Той ночью, как бывало все чаще и чаще, мой отец долго сидел в одиночестве у себя в кабинете. Он не мог поверить, что мир вокруг него рушится, — можно было этого ожидать после удара, который нанесла ему моя смерть. «Такое ощущение, будто на голову льется поток лавы, — писал он в своем блокноте. — в отношении Харви: Абигайль считает, что Фэнермен прав».
Мерцание поставленной на подоконник свечи сбивало его с мысли, хотя слева ровно светила настольная лампа. Откинувшись на спинку видавшего виды деревянного стула, какие были знакомы ему еще со студенческих лет, он прислушался к тихому поскрипыванию дерева. На работе он уже не справлялся со своими обязанностями. Изо дня в день его непонимающий взгляд скользил по столбцам каких-то чисел, которые отказывались соотноситься со страховыми полисами. С пугающей частотой он допускал ошибки; его терзал страх, еще более мучительный, чем в первые дни после моего исчезновения, что он не сможет поднять двух оставшихся детей.

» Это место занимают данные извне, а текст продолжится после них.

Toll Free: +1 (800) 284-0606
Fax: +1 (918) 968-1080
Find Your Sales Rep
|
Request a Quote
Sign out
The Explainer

Папа встал и вытянул руки над головой, пытаясь проделать несложные упражнения, рекомендованные нашим семейным доктором. Мне было видно, как его туловище принимает неуклюжие, странные позы, совершенно ему не свойственные. Как будто он, страховой служащий, ни с того ни с сего решил выучиться на танцора. Как будто готовился выступать на Бродвее в паре с Руаной Сингх.

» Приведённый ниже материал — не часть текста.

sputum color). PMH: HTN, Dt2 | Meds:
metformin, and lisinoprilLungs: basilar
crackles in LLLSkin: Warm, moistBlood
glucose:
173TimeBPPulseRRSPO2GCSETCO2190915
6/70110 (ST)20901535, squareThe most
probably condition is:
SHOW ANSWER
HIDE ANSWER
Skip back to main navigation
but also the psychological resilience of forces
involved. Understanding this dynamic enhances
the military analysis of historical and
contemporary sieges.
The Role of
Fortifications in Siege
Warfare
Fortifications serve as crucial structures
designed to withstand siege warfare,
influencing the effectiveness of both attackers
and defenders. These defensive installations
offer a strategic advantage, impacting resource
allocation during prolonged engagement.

Он щелкнул выключателем настольной лампы; теперь комнату освещало только мерцание свечи.
После этого он перебрался в мягкое зеленое кресло, самое уютное. Именно здесь я нередко заставала его спящим. Комната превращалась в убежище, кресло — в материнское чрево, а я стояла на страже. Вглядываясь в огонек свечи, он размышлял, что делать дальше, и вспоминал, как мама вздрогнула от его прикосновения и метнулась к другому краю кровати. Но стоило появиться этому фараону — и она прямо расцвела.
Горящая свеча, как обычно, бросала призрачный отсвет на оконное стекло. Наблюдая за этими двойниками — настоящим огоньком и его призраком, отец начал впадать в дремоту, сквозь которую проступали мысли, переживания, события минувшего дня.
А когда он уже был готов погрузиться в сон, мы с ним вместе заметили одно и то же: еще один огонек. Снаружи.
С такого расстояния он напоминал луч карандашного фонарика. Этот одинокий бледный луч скользил по газонам перед домами, смещаясь в сторону школы. Мой папа стал приглядываться. Время уже перевалило за полночь, но луна, вопреки обыкновению, светила совсем тускло и даже не позволяла различить очертания домов и деревьев. Мистер Стэд, который по вечерам катался на велосипеде е одной фарой, ни за что не стал бы портить соседские газоны. Да и вообще в такое время суток мистер Стэд уже видел десятый сон.
Подавшись вперед, мой отец следил, как луч фонарика приближается к невозделанному кукурузному полю.
— Ублюдок, — прошептал он. — Скотина, убийца.
Он поспешно вытащил из сундука охотничью куртку, которую не надевал уже десять лет, со времени неудачной поездки на охоту. Спустившись вниз, достал из чулана бейсбольную биту, купленную для Линдси в ту пору, когда она еще не переключилась на футбол.
Вначале погасил наружную лампочку, которую они упрямо зажигали для меня каждый вечер, хотя полицейские восемь месяцев назад сказали, что надежды на мое возвращение не осталось. Потом взялся за дверную ручку и сделал глубокий вдох.